Something's changed.
Yeah something changed! Ever hear of the theory of duhhh? People found out that your engineered toxic vaccines were causing autism and no longer let you criminals stick needles in their children! ~Freewill
There's been no rise in the rate of children diagnosed with autism
over the last three years in the US, a new study reveals, a sign that
the situation might be stabilising after several years of steady
increases.
Based on surveys of more than 30,000 parents, the number of children with
autism spectrum disorder (ASD) was 2.41 percent in the US between 2014 and 2016, with no statistically significant increase across that time.
However, the new estimate from the US National Institutes of Health (NIH) is a higher figure than the one cited in
another recent study – according to the Autism and Developmental Disabilities Monitoring (ADDM) Network, the rate was 1.46 percent in 2012.
While the numbers are different, what both the NIH and ADDM seem to
agree on is that the rate is levelling out. The ADDM had previously
noted a rise from 0.67 percent to 1.47 percent between 2000 and 2010.
"Autism now is not something rare,"
says one of the researchers, epidemiologist Wei Bao from the University of Iowa.
"It's not as rare as 1 per 1,000, as it was in the 1970s and 1980s.
With this data, now we can see it is already 1 per 41. The prevalence is
much higher than previously thought."
So why the discrepancies? One reason could be that the NIH and ADDM
surveys used different methods, with the former surveying parents and
the latter based on reports from healthcare professionals.

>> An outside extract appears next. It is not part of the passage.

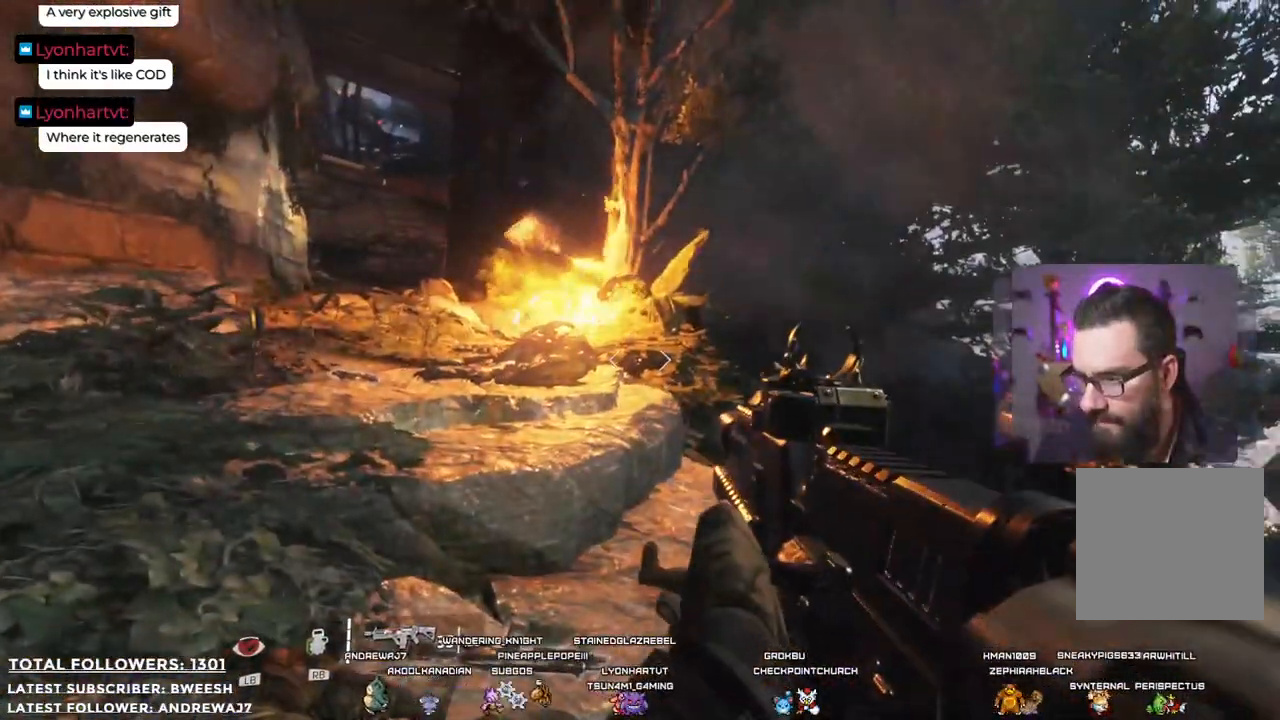
{"buttons": [], "left_stick": "center", "right_stick": "center", "events": [[67, "right_stick", "left"], [234, "right_stick", "center"]]}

In this case, parents were asked if their child had ever been
diagnosed with autism, Asperger's disorder, pervasive developmental
disorder or ASD by a doctor.
On top of that, the older ADDM research only covered a select number
of sites in the US, while the NIH data was collected to form a
nationally representative sample.
However, the researchers themselves are cautioning against drawing too concrete a conclusion from just three years of data.
Some experts
have suggested
that diagnosis rates are shifting because we keep changing the
definition of what autism is. High-functioning children with Asperger
syndrome are now included in ASD figures, for example.
In fact, the definition of autism has been
shifting for decades as doctors try to understand the causes behind it. With a high inheritance rate, the condition does
appear to be genetic to some extent.
Part of the problem in understanding how autism originates is that
the signs of it – like difficulties in social interaction and
communication – don't appear until the ages of 2 or 3.
Despite the complexities, any statistical insight we can get into ASD
should help in understanding the condition and working out how it
starts, and the new research did throw up some differences between
various groups of kids.
For example,
3.54 percent of boys were reported to have ASD, compared to 1.22
percent of girls. Rates were 1.78 percent in Hispanic children, 2.36
percent in black children, and 2.71 percent in white children, though
the researchers didn't go into why this might be.
At its most basic, this research means we know a little more about
what we're dealing with, and that there doesn't seem to have been an
increase in rates over the last three years.
The researchers involved state that they want to see these figures carefully monitored in the years ahead.
"After many years of seeing a slow but steady increase in the
prevalence of autism spectrum disorders, it is encouraging that the most
recent national data failed to find any increase during the most recent
three-year period,"
says Andrew Adesman, from the Cohen Children's Medical Center of New York, who wasn't involved in the study.
"Although it is encouraging that the prevalence of autism spectrum
disorders is not increasing further, we don't have a good understanding
of why the prevalence increased in recent previous years, and it remains
concerning that the prevalence is as high as it is."
The research has been published in the
Journal of the American Medical Association.